• **Data for this exercise**:

+-------+

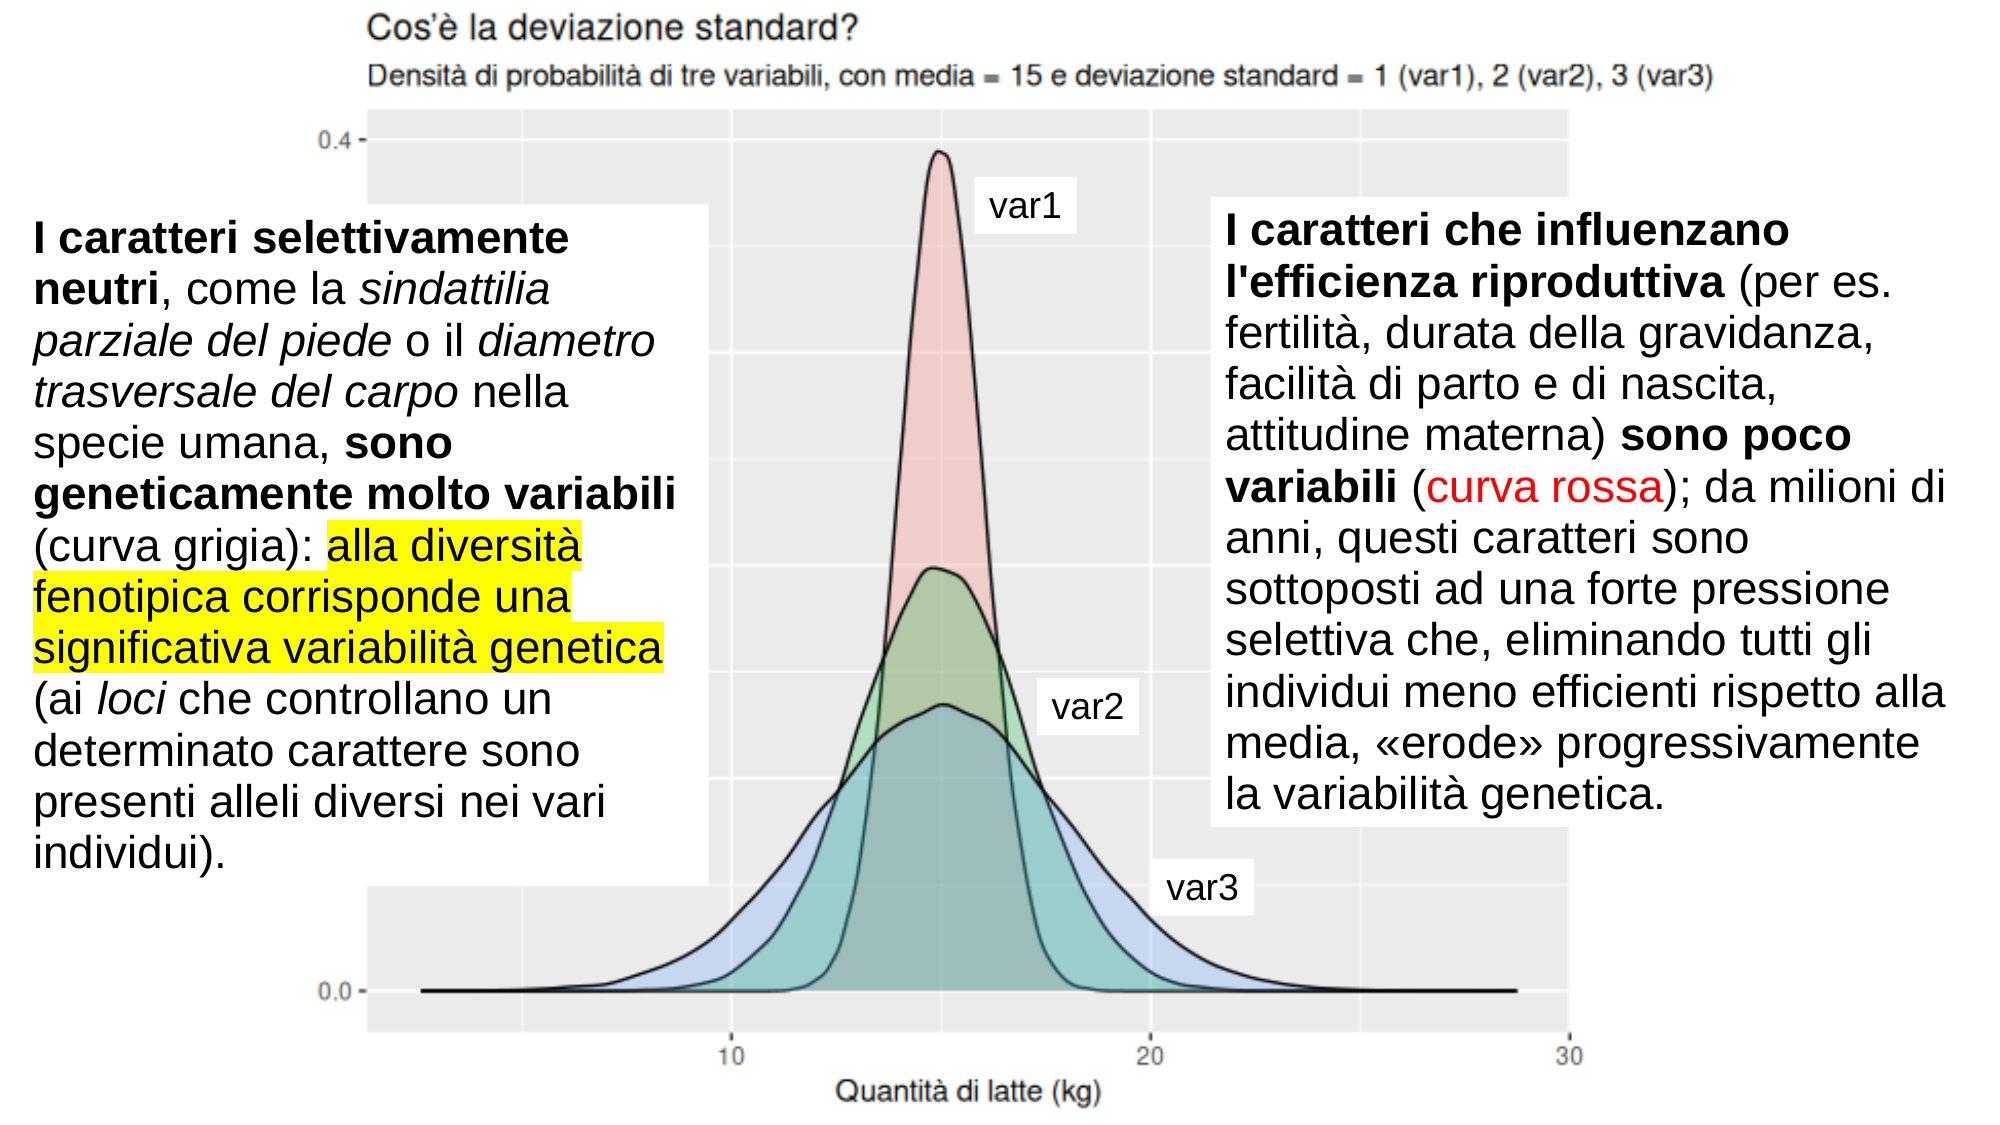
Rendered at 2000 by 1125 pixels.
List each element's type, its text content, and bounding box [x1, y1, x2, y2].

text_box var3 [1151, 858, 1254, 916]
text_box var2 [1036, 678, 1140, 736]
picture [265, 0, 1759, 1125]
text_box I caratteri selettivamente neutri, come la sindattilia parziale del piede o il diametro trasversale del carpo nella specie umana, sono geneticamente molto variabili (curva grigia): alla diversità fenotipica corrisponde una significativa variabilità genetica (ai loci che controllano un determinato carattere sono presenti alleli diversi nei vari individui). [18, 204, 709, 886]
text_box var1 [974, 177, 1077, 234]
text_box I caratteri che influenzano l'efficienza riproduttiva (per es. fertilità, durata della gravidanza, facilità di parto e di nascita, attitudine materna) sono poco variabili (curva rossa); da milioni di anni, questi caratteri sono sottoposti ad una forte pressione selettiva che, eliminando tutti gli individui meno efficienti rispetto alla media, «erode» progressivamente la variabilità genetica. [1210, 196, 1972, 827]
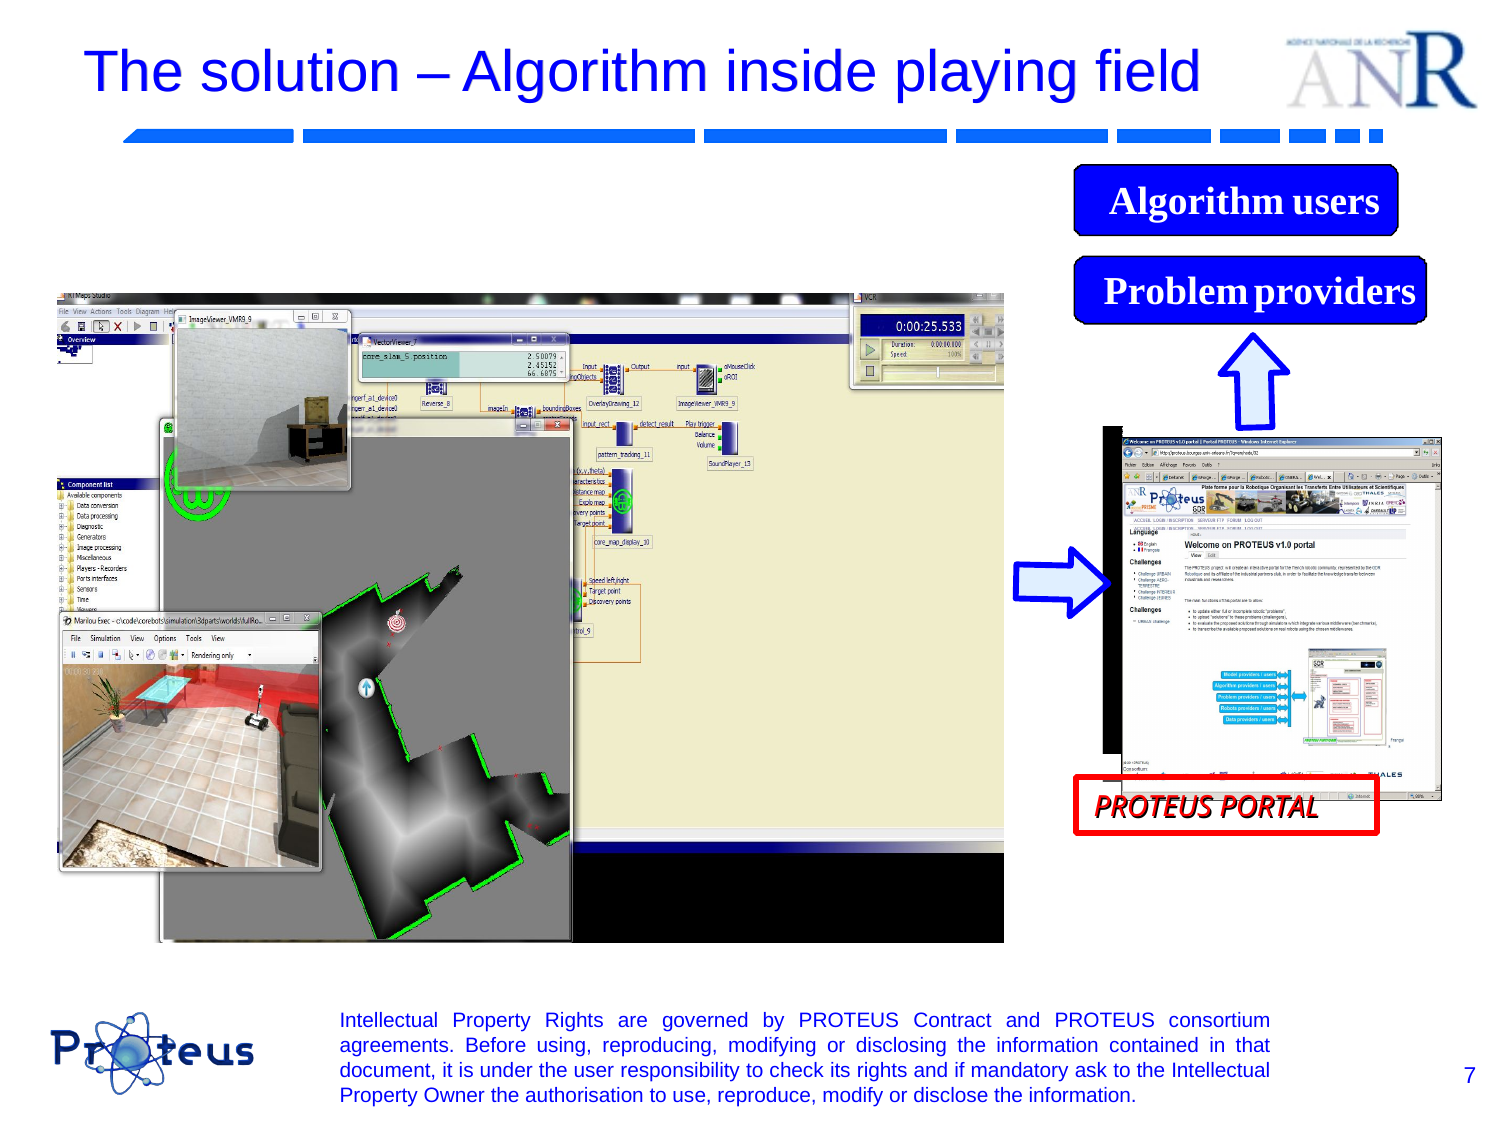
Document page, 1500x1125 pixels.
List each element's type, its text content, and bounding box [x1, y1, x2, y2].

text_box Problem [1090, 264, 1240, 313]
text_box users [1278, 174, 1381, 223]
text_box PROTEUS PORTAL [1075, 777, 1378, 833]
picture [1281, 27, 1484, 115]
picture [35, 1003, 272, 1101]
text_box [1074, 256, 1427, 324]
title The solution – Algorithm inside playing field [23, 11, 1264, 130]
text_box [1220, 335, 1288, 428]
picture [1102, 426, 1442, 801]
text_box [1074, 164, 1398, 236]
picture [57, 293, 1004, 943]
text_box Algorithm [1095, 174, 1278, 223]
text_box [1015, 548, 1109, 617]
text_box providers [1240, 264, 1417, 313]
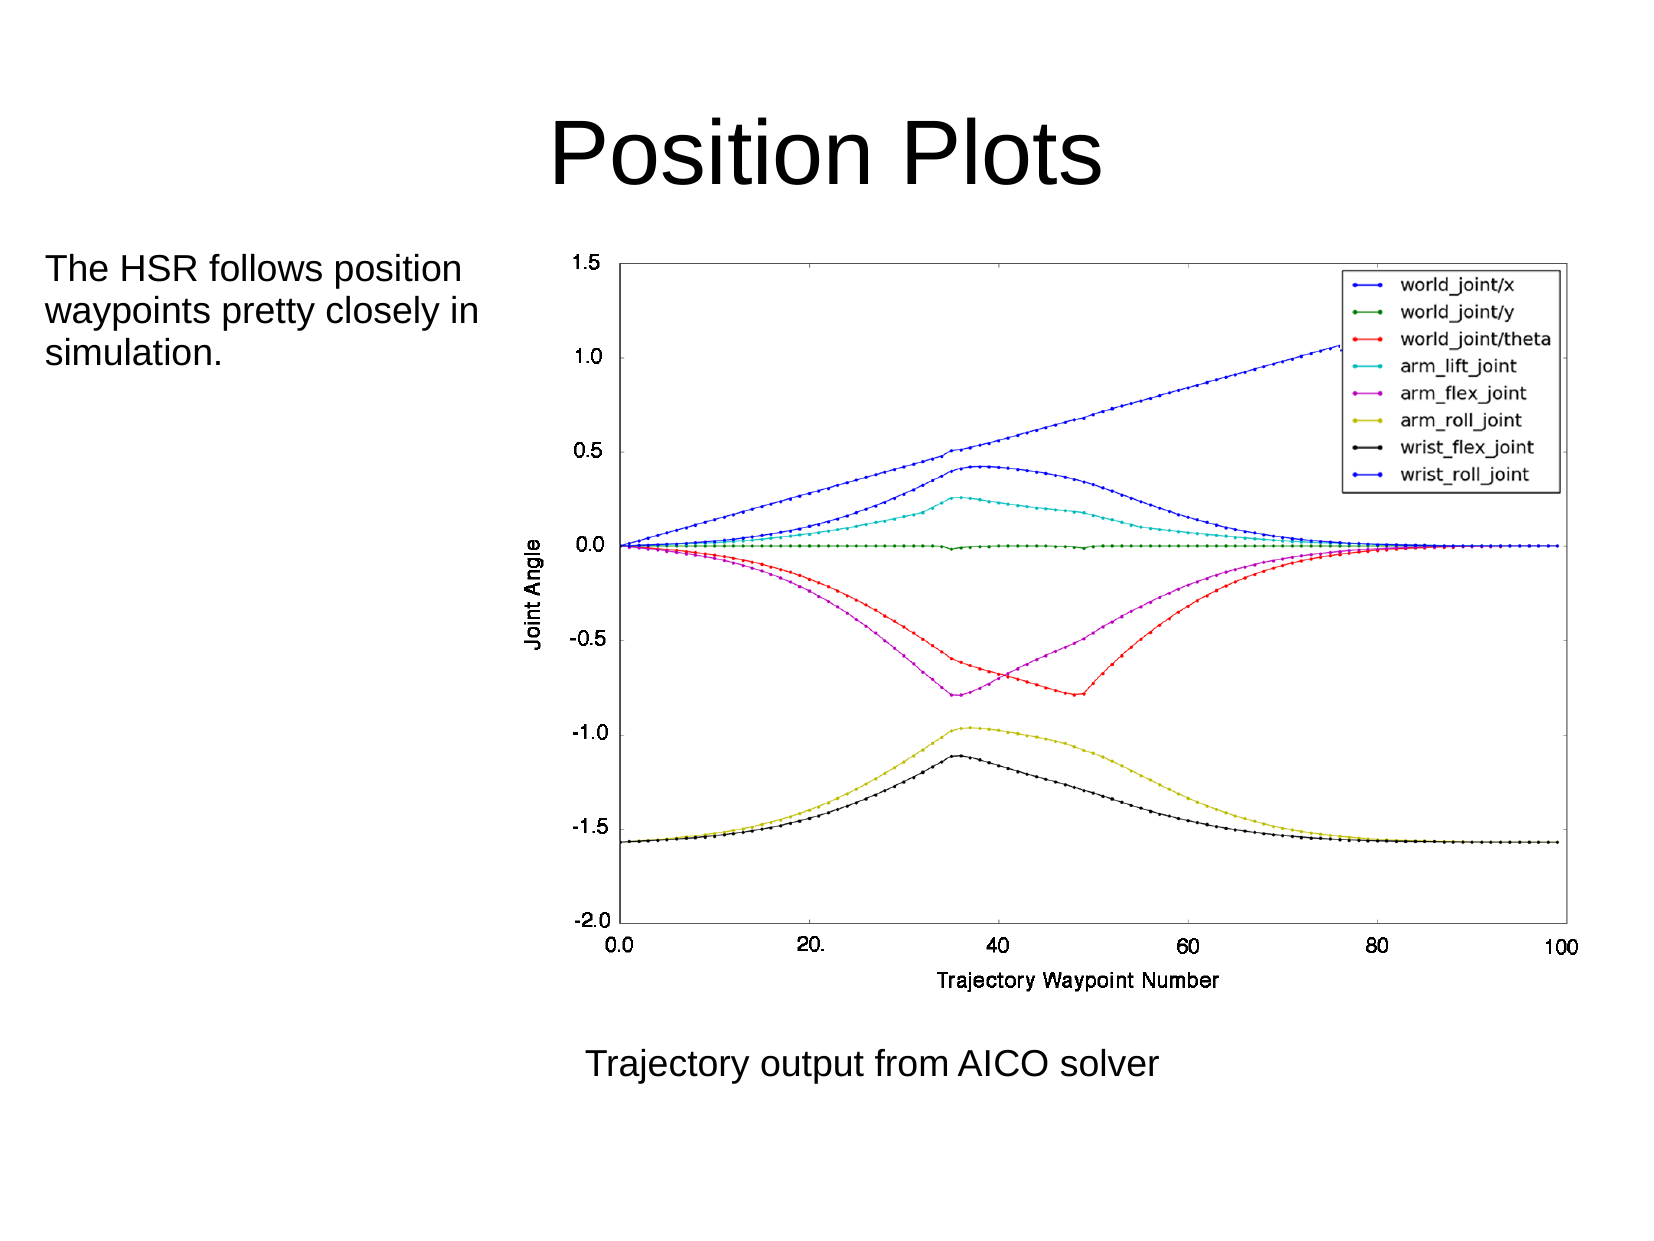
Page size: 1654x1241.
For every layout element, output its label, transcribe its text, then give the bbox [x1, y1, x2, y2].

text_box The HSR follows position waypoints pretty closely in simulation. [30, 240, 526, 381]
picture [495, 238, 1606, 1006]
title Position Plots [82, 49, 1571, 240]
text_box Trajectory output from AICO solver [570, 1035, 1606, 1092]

+-------+

• **Exercise brief**: Quote the stretch from the line containing "Page size: 1654x1241." through the end of the items, including both ends, reproducing every line unchanged.

• **Correct output**:
Page size: 1654x1241.
For every layout element, output its label, transcribe its text, then give the bbox [x1, y1, x2, y2].

text_box The HSR follows position waypoints pretty closely in simulation. [30, 240, 526, 381]
picture [495, 238, 1606, 1006]
title Position Plots [82, 49, 1571, 240]
text_box Trajectory output from AICO solver [570, 1035, 1606, 1092]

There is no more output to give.